3.3k Views Asked by At

I have a little problem with SpamAssassin. I don't find the documentation for the rules.

For example for the rule MIME_HTML_MOSTLY I have this link : https://wiki.apache.org/spamassassin/Rules/MIME_HTML_MOSTLY But apparently the documentation is no longer available and I didn't find the new link.

Could you please help me to find the new wiki link ?

Thanks in advance.

2

There are 2 best solutions below

0
AChichi On BEST ANSWER

Here is what SpamAssassin support answered me :

The wiki was mostly migrated to the ASF Confluence instance recently and is now at https://cwiki.apache.org/confluence/display/SPAMASSASSIN/. The old rules descriptions (which had not been maintained since v3.3) were not migrated, as they were largely outdated where they were not redundant.

I don't have a definitive reference for the decision to stop maintaining rule descriptions on the wiki, so there may be a more correct explanation out there in the heads of the people who were on the PMC at the time. However, my view is that this was the right decision because of how the default rules are managed. Rules can shift in and out of the update channel based on the automated QA process, and there is a continuous trickle of new rules, rule changes, and rule deletions coming from the development team that get integrated (or not) via RuleQA. There was never a functional process for maintaining the wiki pages for rules properly in conjunction with that continuous change process, and the descriptions were mostly not much more illuminating than the 'describe' lines in the rules files.

4
Adam Katz On

Not all rules are documented on the SpamAssassin wiki — there's way too many of them to do that.
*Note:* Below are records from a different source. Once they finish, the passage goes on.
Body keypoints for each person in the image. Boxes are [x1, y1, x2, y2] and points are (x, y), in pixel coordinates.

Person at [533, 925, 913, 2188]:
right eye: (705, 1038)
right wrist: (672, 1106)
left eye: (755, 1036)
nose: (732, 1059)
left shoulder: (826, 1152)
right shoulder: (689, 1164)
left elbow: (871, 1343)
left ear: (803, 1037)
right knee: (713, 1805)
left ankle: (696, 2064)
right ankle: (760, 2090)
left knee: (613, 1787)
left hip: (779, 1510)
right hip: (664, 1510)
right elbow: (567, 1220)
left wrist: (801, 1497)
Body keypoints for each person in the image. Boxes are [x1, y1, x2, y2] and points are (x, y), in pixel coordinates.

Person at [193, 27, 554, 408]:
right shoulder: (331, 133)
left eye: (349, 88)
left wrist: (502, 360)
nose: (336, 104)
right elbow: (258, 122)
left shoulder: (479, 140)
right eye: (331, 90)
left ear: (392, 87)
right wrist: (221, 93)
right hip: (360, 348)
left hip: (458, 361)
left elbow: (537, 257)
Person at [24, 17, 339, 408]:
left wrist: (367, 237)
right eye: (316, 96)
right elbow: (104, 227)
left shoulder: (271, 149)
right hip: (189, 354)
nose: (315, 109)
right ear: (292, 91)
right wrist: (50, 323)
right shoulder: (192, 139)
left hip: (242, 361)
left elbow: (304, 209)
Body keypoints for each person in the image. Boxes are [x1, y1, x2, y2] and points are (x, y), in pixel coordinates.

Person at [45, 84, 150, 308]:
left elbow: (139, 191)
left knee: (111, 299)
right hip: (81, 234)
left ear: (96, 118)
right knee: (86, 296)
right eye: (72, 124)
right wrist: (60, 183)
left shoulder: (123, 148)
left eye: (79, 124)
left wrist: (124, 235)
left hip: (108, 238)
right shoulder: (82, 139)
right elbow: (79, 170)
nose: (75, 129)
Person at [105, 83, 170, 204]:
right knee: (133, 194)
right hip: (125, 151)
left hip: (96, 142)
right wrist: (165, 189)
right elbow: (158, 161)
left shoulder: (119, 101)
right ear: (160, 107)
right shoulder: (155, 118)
You can get automated efficacy data for MIME_HTML_MOSTLY from the SpamAssassin Rule QA system, but not the definition.

The current definition for that rule (discounting translations) from rules/20_body_tests.cf is:

# … line 139 (quite likely to change)
body MIME_HTML_MOSTLY       eval:check_mime_multipart_ratio('0.00','0.01')
describe MIME_HTML_MOSTLY   Multipart message mostly text/html MIME
# … rules/50_scores.cf line 616 (also quite likely to change)
score MIME_HTML_MOSTLY 0.1

This is an eval rule, so you'll have to look at the perl code to see exactly what it's doing.

In lib/Mail/SpamAssassin/Plugin/MIMEEval.pm, you'll find:

# … line 214
sub check_mime_multipart_ratio {
  my ($self, $pms, undef, $min, $max) = @_;

  $self->_check_attachments($pms) unless exists $pms->{mime_checked_attachments};
  return 0 unless exists $pms->{mime_multipart_ratio};
  return ($pms->{mime_multipart_ratio} >= $min &&
      $pms->{mime_multipart_ratio} < $max);
}

# … line 491
    if (defined($text) && defined($html) && $html > 0) {
      $pms->{mime_multipart_ratio} = ($text / $html);
    }

This means the ratio of the text MIME part's length to the HTML MIME part's length must be equal to or above zero and also under 1%.

(Line numbers are from the current trunk repository, not a release. The code shouldn't change much, but the line numbers likely will, especially within the .cf files.)